- 51°56′14″N 8°45′57″W﻿ / ﻿51.93722°N 8.76583°W
- Type: Bridge
- Location: Clonmoyle East/Kilcolman/Knockanenagark, County Cork, Ireland

History
- Built: c. 1800

Site notes
- Public access: Yes

= Luskin's Bridge =

Bridge in County Cork, Ireland

Luskin's Bridge is situated 3.8 km north-east of Coachford village, County Cork, Ireland, 3.6 km south-east of Aghabullogue village, and is depicted on both the 1841 and 1901 surveyed OS maps. It is located at the meeting point of Clonmoyle East townland (which lies within the civil parish and Catholic parish of Aghabullogue) with Kilcolman and Knockanenagark townlands (which both lie within the civil parish of Magourney and Catholic parish of Aghabullogue).

In the Ordnance Survey name book (c. 1840), it is named 'Lurkan's Bridge', described as having three arches and on the road from Macroom to Mallow, with a man named Lurkan said to have previously lived in proximity to it.

The National Inventory of Architectural Heritage describes it as a double-arched bridge, built c. 1800, and spanning the Dripsey River. A single-span feeder arch is located on the western side. It also has rubble stone v-cutwaters on its north and south elevations, and rubble stone parapet walls with concrete capping.

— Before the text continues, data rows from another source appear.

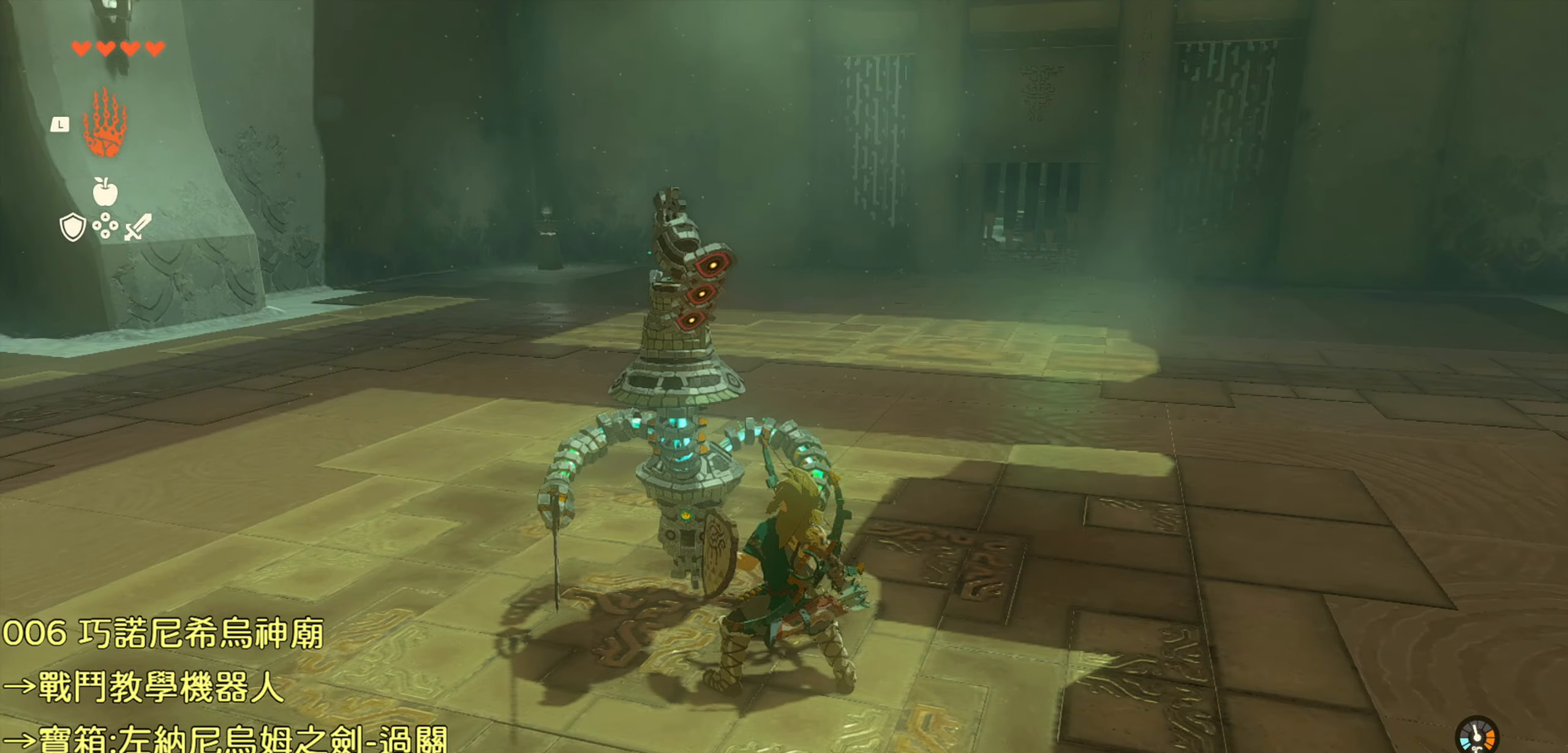
{"buttons": ["L2"], "left_stick": "center", "right_stick": "left", "events": [[250, "right_stick", "left"]]}
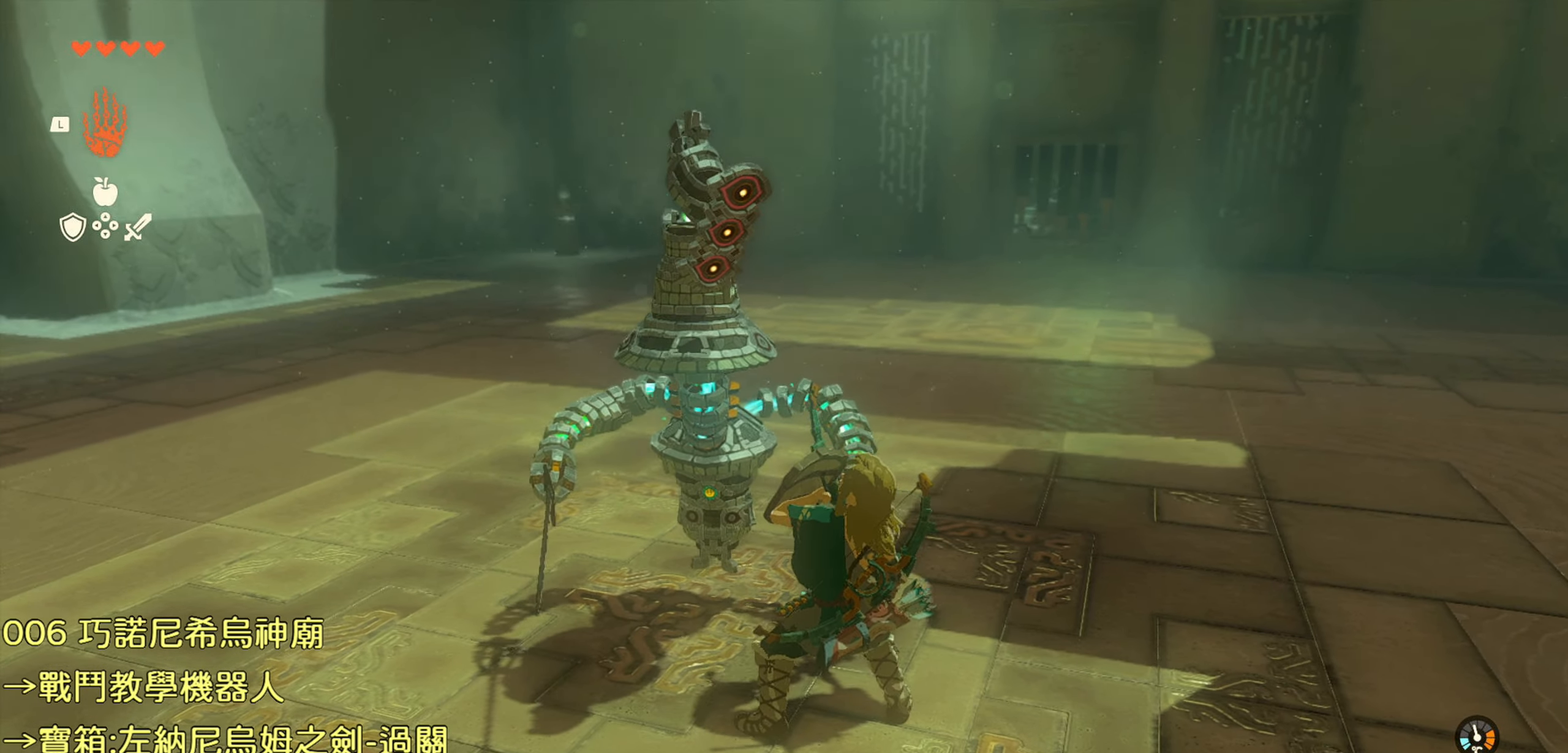
{"buttons": ["L2"], "left_stick": "down", "right_stick": "center", "events": [[200, "right_stick", "center"], [500, "left_stick", "down"]]}
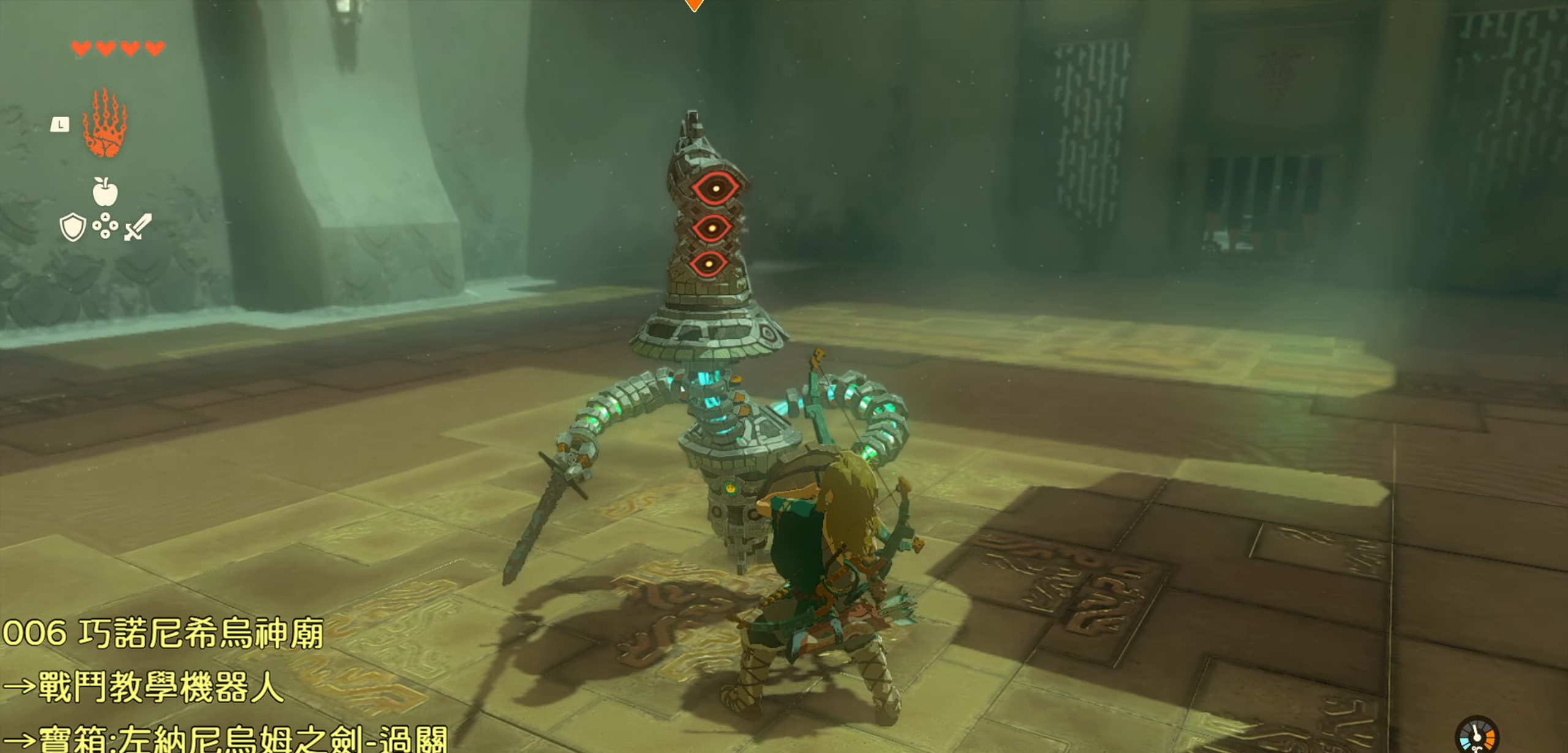
{"buttons": ["L2"], "left_stick": "center", "right_stick": "center", "events": [[400, "left_stick", "center"]]}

An upstream weir and additional arch were likely built to accommodate a mill race feeding Clonmoyle Mill to the south. The weir and mill race are both depicted on the 1901 surveyed OS Map.

Many surviving bridges in mid-Cork are originally constructed of stone, arched in shape, and late eighteenth or early nineteenth century in date.